DENVER – The Douglas County Board of Commissioners voted 3-0 Tuesday to approve a “safe constitutional county” resolution to try to preempt the possible passage of a “red flag” extreme risk protection order bill named after fallen Douglas County Sheriff’s Deputy Zack Parrish.
With Douglas County and El Paso County both passing similar measures Tuesday, there are 17 counties in Colorado that have declared themselves either a “safe constitutional county” or a “Second Amendment sanctuary county,” and others are considering doing so in coming days.
In passing the resolutions, the counties are acting in response to the Deputy Zackari Parrish III Violence Protection Act, the so-called “red flag” bill that is making its way through the state legislature.
The measure would allow a judge to temporarily remove guns from the possession of a person who was deemed to be in the midst of a mental health crisis. The request to the judge would come from a family member of the person or police.
It was named after Parrish, who was killed in a shooting by a person experiencing a mental health crisis and who was known to own weapons.
The Douglas County measure passed Tuesday says the county would only "fund the enforcement of only those duly enacted state laws that fully respect and support the Constitutional rights of our citizens, including their rights to due process, to bear arms, and to defend themselves from evil."
But after the three-hour meeting and the unanimous 3-0 vote, Douglas County Sheriff Tony Spurlock, who supports the measure and has testified in favor of it, was incensed afterward and said the commissioners were trying to extort him.
“I thought it was completely premature to do this resolution,” Spurlock told Denver7. “They would be foolish to take money away from the office of sheriff because I enforce the law.

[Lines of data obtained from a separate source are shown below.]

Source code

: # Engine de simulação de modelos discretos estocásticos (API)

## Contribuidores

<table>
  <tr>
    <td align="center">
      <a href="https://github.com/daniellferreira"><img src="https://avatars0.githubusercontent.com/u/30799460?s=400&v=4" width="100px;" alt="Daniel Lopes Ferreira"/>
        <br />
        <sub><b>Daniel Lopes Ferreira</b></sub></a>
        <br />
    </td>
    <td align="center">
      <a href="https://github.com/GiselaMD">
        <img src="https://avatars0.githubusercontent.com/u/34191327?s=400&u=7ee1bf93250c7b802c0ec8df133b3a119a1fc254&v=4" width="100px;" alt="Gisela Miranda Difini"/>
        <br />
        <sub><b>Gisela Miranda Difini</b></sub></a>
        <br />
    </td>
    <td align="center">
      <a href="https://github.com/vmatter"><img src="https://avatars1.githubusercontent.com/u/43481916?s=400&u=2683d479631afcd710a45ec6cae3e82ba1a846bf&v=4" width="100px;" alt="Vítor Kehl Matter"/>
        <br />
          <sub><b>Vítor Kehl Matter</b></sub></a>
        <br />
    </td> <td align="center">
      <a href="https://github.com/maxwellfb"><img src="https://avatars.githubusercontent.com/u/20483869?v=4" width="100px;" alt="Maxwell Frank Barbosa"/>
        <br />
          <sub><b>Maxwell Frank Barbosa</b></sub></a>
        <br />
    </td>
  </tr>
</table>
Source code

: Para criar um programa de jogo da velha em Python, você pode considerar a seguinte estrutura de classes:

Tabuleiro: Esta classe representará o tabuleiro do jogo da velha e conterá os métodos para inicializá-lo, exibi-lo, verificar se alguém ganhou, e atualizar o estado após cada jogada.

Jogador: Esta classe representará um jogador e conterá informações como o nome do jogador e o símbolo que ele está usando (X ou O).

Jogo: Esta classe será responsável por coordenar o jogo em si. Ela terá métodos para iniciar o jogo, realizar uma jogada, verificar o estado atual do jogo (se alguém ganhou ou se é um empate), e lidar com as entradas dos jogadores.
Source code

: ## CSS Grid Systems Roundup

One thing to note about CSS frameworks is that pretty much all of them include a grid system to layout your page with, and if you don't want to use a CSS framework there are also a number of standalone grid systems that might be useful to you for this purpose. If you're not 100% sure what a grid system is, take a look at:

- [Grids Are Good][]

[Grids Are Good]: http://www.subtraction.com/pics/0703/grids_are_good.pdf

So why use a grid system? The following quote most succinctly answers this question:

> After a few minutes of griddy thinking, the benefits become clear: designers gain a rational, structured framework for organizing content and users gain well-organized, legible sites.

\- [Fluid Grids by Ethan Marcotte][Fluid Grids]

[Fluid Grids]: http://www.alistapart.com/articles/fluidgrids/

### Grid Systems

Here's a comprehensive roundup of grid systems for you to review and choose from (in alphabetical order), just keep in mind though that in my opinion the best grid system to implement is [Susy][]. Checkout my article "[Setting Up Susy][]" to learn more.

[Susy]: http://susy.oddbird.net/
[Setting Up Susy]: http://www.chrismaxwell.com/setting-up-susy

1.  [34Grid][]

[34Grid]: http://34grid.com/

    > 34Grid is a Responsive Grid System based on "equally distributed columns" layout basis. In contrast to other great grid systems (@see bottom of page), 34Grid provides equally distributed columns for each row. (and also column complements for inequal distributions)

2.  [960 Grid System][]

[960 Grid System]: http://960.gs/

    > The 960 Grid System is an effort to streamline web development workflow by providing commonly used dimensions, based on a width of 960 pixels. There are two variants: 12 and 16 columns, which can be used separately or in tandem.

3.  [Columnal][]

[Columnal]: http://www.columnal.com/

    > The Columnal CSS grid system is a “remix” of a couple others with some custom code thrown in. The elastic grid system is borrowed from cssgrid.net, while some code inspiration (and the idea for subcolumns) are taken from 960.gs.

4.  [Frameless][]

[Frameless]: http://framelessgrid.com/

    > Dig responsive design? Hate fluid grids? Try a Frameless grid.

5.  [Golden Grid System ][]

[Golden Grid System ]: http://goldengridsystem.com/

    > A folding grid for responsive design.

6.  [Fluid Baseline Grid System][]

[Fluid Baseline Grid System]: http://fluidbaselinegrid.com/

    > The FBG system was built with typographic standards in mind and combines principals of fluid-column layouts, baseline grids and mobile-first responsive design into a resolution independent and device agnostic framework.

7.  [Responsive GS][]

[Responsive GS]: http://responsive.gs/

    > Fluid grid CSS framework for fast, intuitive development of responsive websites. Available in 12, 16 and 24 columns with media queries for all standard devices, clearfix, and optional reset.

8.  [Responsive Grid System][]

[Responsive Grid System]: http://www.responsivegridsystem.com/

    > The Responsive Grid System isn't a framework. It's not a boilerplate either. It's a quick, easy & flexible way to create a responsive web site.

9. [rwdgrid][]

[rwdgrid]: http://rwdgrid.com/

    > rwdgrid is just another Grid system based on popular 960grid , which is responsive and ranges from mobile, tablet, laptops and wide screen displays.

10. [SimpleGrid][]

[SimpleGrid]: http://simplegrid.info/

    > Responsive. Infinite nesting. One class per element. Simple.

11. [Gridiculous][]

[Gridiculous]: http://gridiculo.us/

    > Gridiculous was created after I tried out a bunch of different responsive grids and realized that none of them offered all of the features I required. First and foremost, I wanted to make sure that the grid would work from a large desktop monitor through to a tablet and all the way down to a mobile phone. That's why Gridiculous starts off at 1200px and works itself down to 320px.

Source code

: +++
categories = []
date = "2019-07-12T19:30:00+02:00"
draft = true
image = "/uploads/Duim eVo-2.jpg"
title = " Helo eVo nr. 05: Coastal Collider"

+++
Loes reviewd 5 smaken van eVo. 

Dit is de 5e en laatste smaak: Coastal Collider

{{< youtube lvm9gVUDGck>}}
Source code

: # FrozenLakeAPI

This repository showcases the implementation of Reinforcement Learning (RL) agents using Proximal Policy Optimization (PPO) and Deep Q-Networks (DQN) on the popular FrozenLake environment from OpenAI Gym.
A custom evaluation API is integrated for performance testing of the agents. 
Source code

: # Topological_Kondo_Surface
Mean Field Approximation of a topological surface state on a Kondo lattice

Essentially, what they’re trying to do is extort me, in my opinion.”
County commissioners said that the commission believed they were doing right by the Constitution.

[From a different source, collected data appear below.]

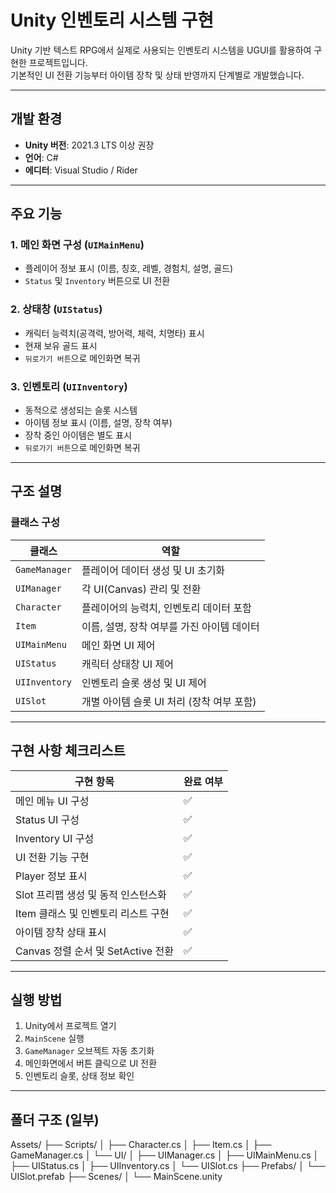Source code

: # Unity 인벤토리 시스템 구현

Unity 기반 텍스트 RPG에서 실제로 사용되는 인벤토리 시스템을 UGUI를 활용하여 구현한 프로젝트입니다.  
기본적인 UI 전환 기능부터 아이템 장착 및 상태 반영까지 단계별로 개발했습니다.

---

## 개발 환경

- **Unity 버전**: 2021.3 LTS 이상 권장  
- **언어**: C#
- **에디터**: Visual Studio / Rider

---

## 주요 기능

### 1. 메인 화면 구성 (`UIMainMenu`)
- 플레이어 정보 표시 (이름, 칭호, 레벨, 경험치, 설명, 골드)
- `Status` 및 `Inventory` 버튼으로 UI 전환

### 2. 상태창 (`UIStatus`)
- 캐릭터 능력치(공격력, 방어력, 체력, 치명타) 표시
- 현재 보유 골드 표시
- `뒤로가기 버튼`으로 메인화면 복귀

### 3. 인벤토리 (`UIInventory`)
- 동적으로 생성되는 슬롯 시스템
- 아이템 정보 표시 (이름, 설명, 장착 여부)
- 장착 중인 아이템은 별도 표시
- `뒤로가기 버튼`으로 메인화면 복귀

---

## 구조 설명

### 클래스 구성

| 클래스 | 역할 |
|--------|------|
| `GameManager` | 플레이어 데이터 생성 및 UI 초기화 |
| `UIManager` | 각 UI(Canvas) 관리 및 전환 |
| `Character` | 플레이어의 능력치, 인벤토리 데이터 포함 |
| `Item` | 이름, 설명, 장착 여부를 가진 아이템 데이터 |
| `UIMainMenu` | 메인 화면 UI 제어 |
| `UIStatus` | 캐릭터 상태창 UI 제어 |
| `UIInventory` | 인벤토리 슬롯 생성 및 UI 제어 |
| `UISlot` | 개별 아이템 슬롯 UI 처리 (장착 여부 포함) |

---

## 구현 사항 체크리스트

| 구현 항목 | 완료 여부 |
|-----------|------------|
| 메인 메뉴 UI 구성 | ✅ |
| Status UI 구성 | ✅ |
| Inventory UI 구성 | ✅ |
| UI 전환 기능 구현 | ✅ |
| Player 정보 표시 | ✅ |
| Slot 프리팹 생성 및 동적 인스턴스화 | ✅ |
| Item 클래스 및 인벤토리 리스트 구현 | ✅ |
| 아이템 장착 상태 표시 | ✅ |
| Canvas 정렬 순서 및 SetActive 전환 | ✅ |

---

## 실행 방법

1. Unity에서 프로젝트 열기
2. `MainScene` 실행
3. `GameManager` 오브젝트 자동 초기화
4. 메인화면에서 버튼 클릭으로 UI 전환
5. 인벤토리 슬롯, 상태 정보 확인

---

## 폴더 구조 (일부)

Assets/
    ├── Scripts/
    │ ├── Character.cs
    │ ├── Item.cs
    │ ├── GameManager.cs
    │ └── UI/
    │ ├── UIManager.cs
    │ ├── UIMainMenu.cs
    │ ├── UIStatus.cs
    │ ├── UIInventory.cs
    │ └── UISlot.cs
    ├── Prefabs/
    │ └── UISlot.prefab
    ├── Scenes/
    │ └── MainScene.unity
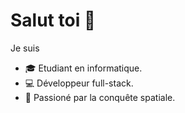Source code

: # Salut toi 👋

Je suis
- 🎓 Etudiant en informatique.
- 💻 Développeur full-stack.
- 🚀 Passioné par la conquête spatiale.

<!--
**axelcoezard/axelcoezard** is a ✨ _special_ ✨ repository because its `README.md` (this file) appears on your GitHub profile.

Here are some ideas to get you started:

- 🔭 I’m currently working on ...
- 🌱 I’m currently learning ...
- 👯 I’m looking to collaborate on ...
- 🤔 I’m looking for help with ...
- 💬 Ask me about ...
- 📫 How to reach me: ...
- 😄 Pronouns: ...
- ⚡ Fun fact: ...
-->
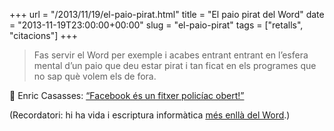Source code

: +++
url = "/2013/11/19/el-paio-pirat.html"
title = "El paio pirat del Word"
date = "2013-11-19T23:00:00+00:00"
slug = "el-paio-pirat"
tags = ["retalls", "citacions"]
+++

> Fas servir el Word per exemple i acabes entrant entrant en l’esfera mental d’un paio que deu estar pirat i tan ficat en els programes que no sap què volem els de fora.

📎 Enric Casasses: [“Facebook és un fitxer policíac obert!”](http://www.vilaweb.cat/noticia/4156951/20131119/enric-casasses-facebook-fitxer-policiac-obert.html)

(Recordatori: hi ha vida i escriptura informàtica [més enllà del Word](http://www.slideshare.net/carlesbellver/afterword).)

“We’re putting a line in the sand for what we believe,” Commissioner Roger Partridge said. Commissioner Abe Laydon said the resolution was different than the sanctuary city measures passed by other counties.
But Spurlock said that wasn’t the case at all.
“Quite frankly, they’re incompetent to make that statement. I briefed them on this. I briefed them on the Parrish case. They knew exactly what was happening,” he said. “They do not know what they’re talking about.”
“Why would you tell a law enforcement officer they could not enforce the law because you didn’t like it?” he added. “That’s craziness.”
The extreme risk protection order measure, HB19-1177, has already been amended and more changes are expected as it makes its way through the General Assembly. Spurlock said he was planning a meeting with lawmakers to discuss potential changes to the burden of proof a protection order would carry and another that could have the state step in with extra mental health treatment for people who had their weapons taken.
The bill is next set to be heard Friday in the Senate State, Veterans & Military Affairs Committee.